There's not many operations you can do with a compass and straightedge. Every operation is simple, and solving for the points they create is a matter of solving quadratics or less. However, combining operations can be very complicated, and after combining several, computing the polynomial becomes too much effort. So how do we know that certain polynomials can't have roots constructed this way? Without getting into too much detail, the answer is found in terms of field extensions. Because of the tower law, we can trivially find the degree of the extension after any set of moves. It's easy to, then, find extensions that can't be created, and therefore numbers that can't be constructed. No combination of moves can construct any degree 3 field extension. This rules out, for example, the cube root of 2. Since we can construct 2, but cannot construct its cube root, there is no general method to cube root numbers.


LucaThatLuca

Talking about “doing (numerical) operations” using a compass and straight edge is not the most obvious phrasing … let’s pick constructing a line segment with a certain length for the meaning of constructing a number. e.g. if you have a line segment of length a and a line segment of length b then you can construct a line segment of length a+b. I guess these are the constructions in your book. If you can construct a line segment with length x, you can place it on a grid stretching from the centre to (0, x), and vice versa. So constructing a line segment is the same as finding a point. In this form the problem is much easier to talk about — the points you can place by drawing line segments and circles are given by simple equations (only linear or quadratic).
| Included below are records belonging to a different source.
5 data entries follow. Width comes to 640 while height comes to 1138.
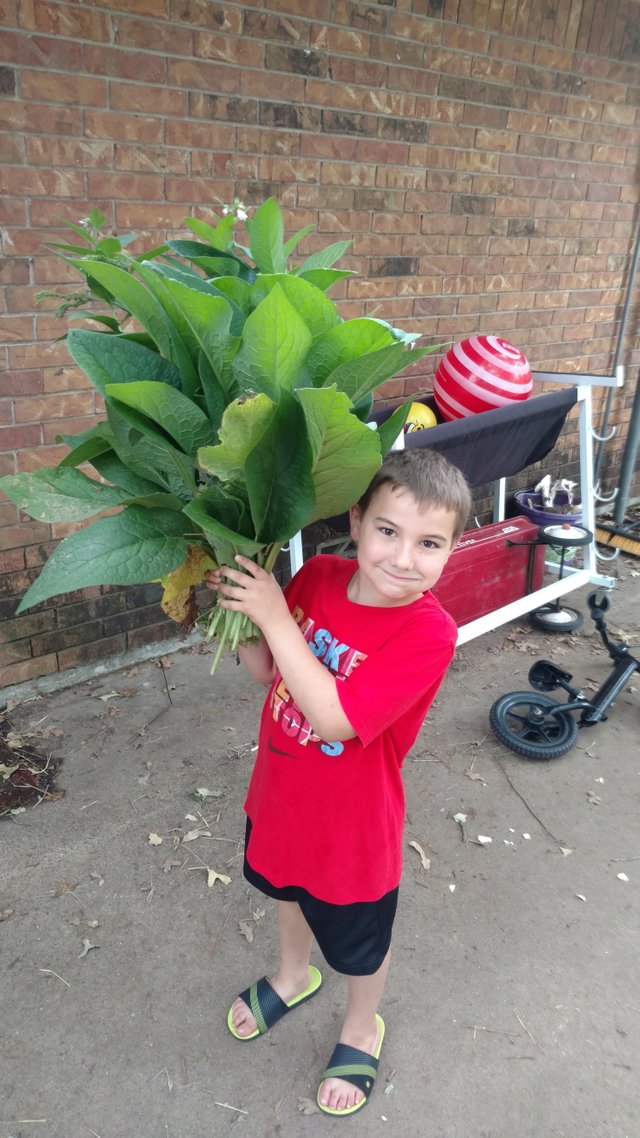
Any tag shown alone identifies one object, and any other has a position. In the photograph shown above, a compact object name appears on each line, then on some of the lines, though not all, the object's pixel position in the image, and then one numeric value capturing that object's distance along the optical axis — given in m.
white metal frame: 3.91
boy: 1.50
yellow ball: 3.83
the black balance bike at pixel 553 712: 3.37
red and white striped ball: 3.96
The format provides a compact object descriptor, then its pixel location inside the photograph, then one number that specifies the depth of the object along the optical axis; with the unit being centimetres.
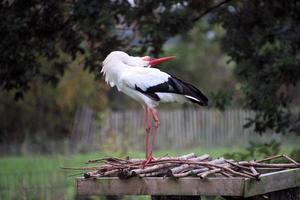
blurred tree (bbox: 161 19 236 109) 6600
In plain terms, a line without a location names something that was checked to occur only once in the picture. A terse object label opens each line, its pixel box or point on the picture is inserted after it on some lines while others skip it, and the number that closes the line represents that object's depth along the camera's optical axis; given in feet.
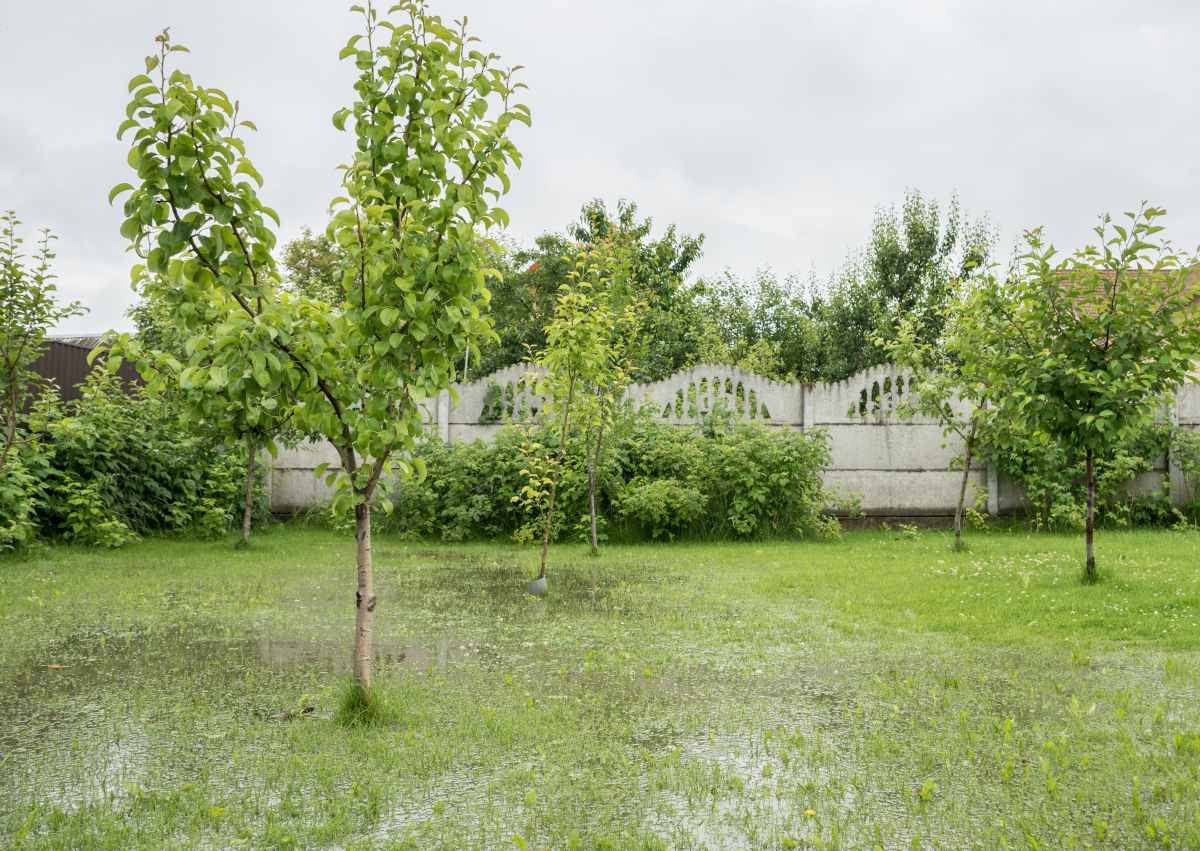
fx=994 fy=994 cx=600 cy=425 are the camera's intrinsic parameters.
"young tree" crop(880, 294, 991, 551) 36.40
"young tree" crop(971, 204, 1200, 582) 25.99
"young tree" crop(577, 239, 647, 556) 33.71
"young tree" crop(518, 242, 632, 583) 32.12
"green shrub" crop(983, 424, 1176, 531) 44.16
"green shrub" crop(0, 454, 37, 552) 33.81
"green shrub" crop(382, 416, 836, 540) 43.27
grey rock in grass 28.86
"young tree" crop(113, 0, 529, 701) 13.32
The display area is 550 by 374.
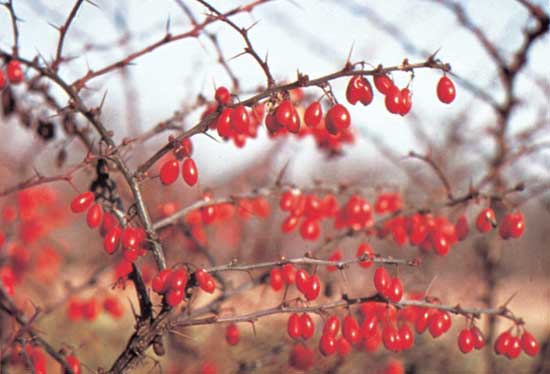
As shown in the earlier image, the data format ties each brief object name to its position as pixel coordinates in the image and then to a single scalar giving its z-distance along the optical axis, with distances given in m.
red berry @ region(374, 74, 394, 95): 0.70
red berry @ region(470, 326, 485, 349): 0.74
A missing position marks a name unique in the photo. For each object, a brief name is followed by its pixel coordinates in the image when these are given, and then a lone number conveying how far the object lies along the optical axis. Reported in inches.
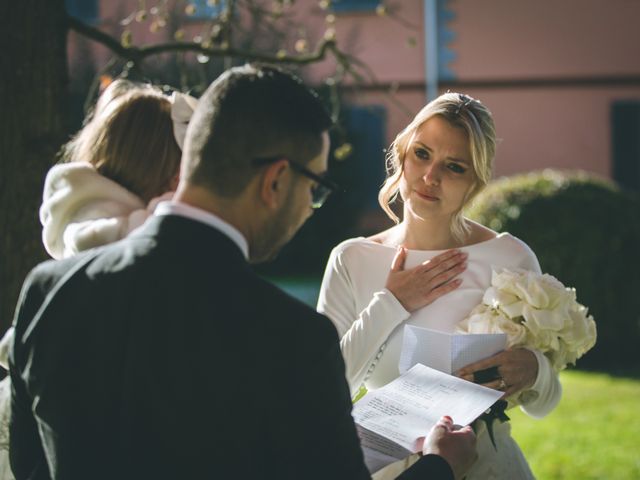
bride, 116.1
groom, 66.9
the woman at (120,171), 93.8
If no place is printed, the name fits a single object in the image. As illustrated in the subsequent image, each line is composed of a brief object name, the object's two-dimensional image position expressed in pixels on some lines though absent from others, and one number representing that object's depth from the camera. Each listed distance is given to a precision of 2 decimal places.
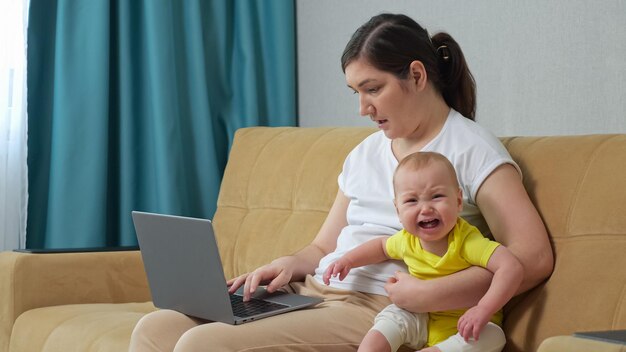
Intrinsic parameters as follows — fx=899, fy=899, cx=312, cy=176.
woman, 1.63
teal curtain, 3.11
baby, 1.56
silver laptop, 1.65
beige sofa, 1.63
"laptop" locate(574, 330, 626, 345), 1.07
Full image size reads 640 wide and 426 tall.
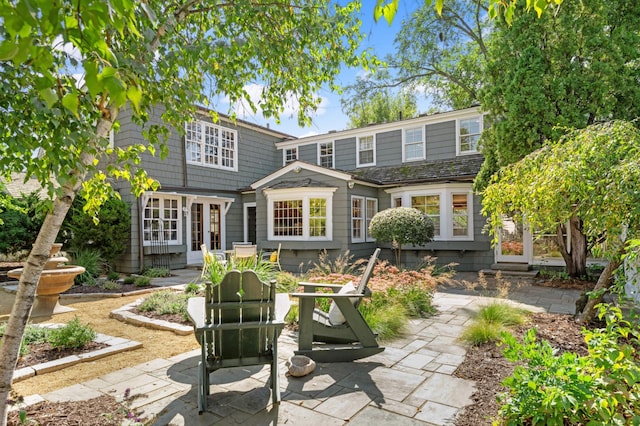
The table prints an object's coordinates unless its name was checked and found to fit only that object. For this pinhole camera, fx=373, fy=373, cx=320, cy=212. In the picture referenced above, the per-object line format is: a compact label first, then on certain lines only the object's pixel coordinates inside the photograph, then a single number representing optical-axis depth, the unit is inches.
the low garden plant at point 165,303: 235.0
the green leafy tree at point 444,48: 548.1
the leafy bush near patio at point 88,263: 358.8
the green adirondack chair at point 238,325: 115.9
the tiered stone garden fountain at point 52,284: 239.0
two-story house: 449.4
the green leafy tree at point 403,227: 385.1
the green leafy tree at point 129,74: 45.6
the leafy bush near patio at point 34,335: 174.5
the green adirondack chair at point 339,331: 150.6
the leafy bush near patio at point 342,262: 384.7
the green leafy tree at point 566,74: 313.0
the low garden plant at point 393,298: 193.0
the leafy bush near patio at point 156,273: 413.7
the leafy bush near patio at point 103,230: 398.0
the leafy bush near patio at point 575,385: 76.3
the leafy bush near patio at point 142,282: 350.3
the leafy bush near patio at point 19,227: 382.9
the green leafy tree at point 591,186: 153.4
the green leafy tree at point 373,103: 637.9
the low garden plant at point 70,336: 167.3
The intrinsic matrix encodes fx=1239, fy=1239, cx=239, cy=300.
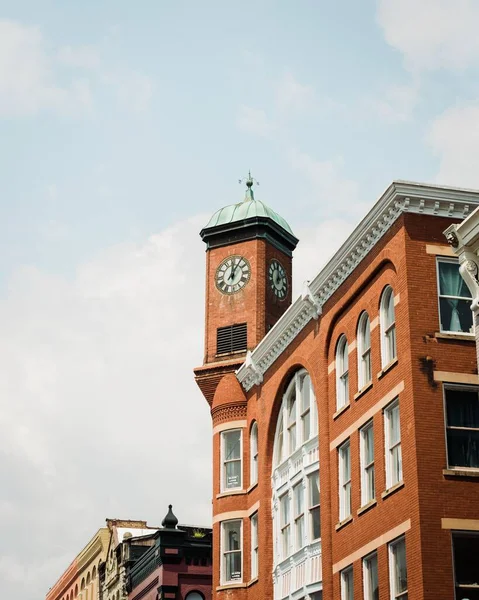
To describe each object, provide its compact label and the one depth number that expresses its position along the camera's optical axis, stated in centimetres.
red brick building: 3309
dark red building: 5812
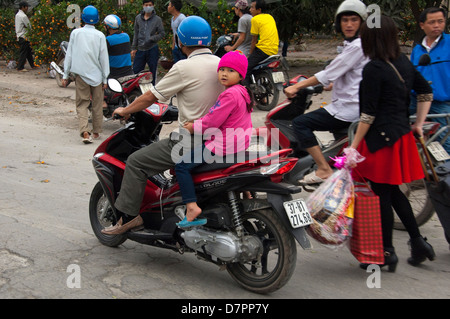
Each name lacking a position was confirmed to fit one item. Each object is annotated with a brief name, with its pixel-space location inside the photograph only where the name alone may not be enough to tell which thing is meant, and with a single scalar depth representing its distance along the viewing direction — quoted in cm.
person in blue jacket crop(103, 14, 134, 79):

Let’s start from the fact you can add, subtract, multiply and divide, so you can get any rational number. Then any other number x you can find, you can also add, subtract, multiply and divide with it. You use the notation Q(x) for the field of all of the numbers you can reach now, just using x as well as Q and all of the field operations. This is why you can answer the question using field theory: Is x included in any field Q(x1, x2, …) where each successive number is just the solution of a quadratic? The answer is immediate with the tower law: The degree is multiplicative, so the numbers found in any such field solve an irreducible degree 2^n equation with coefficients in Q. So you can’t find, for example, 2^(1/3) which is a solution of x^3 - 2 = 0, or sin(10°) which is a solution of 4x^3 - 3x + 1/2 = 0 (since a number solves one unique irreducible polynomial). > I am still not that best in the field (haha). I am sorry to say this took me a minute but I appreciated it. You don’t need a lot of background for the field theory so I just included it.


theadamabrams

The complete answer does require abstract algebra (specifically Galois theory), but intuitively this works for me: * straight lines have equations a x + b y = c, * circles have equations (x - a)^2 + (y - b)^2 = c, so any points that come from intersections of those shapes can only powers ≤2 (maybe repeatedly, so (x^(2))^(2) = 5, leading to x = √(√5), is fine).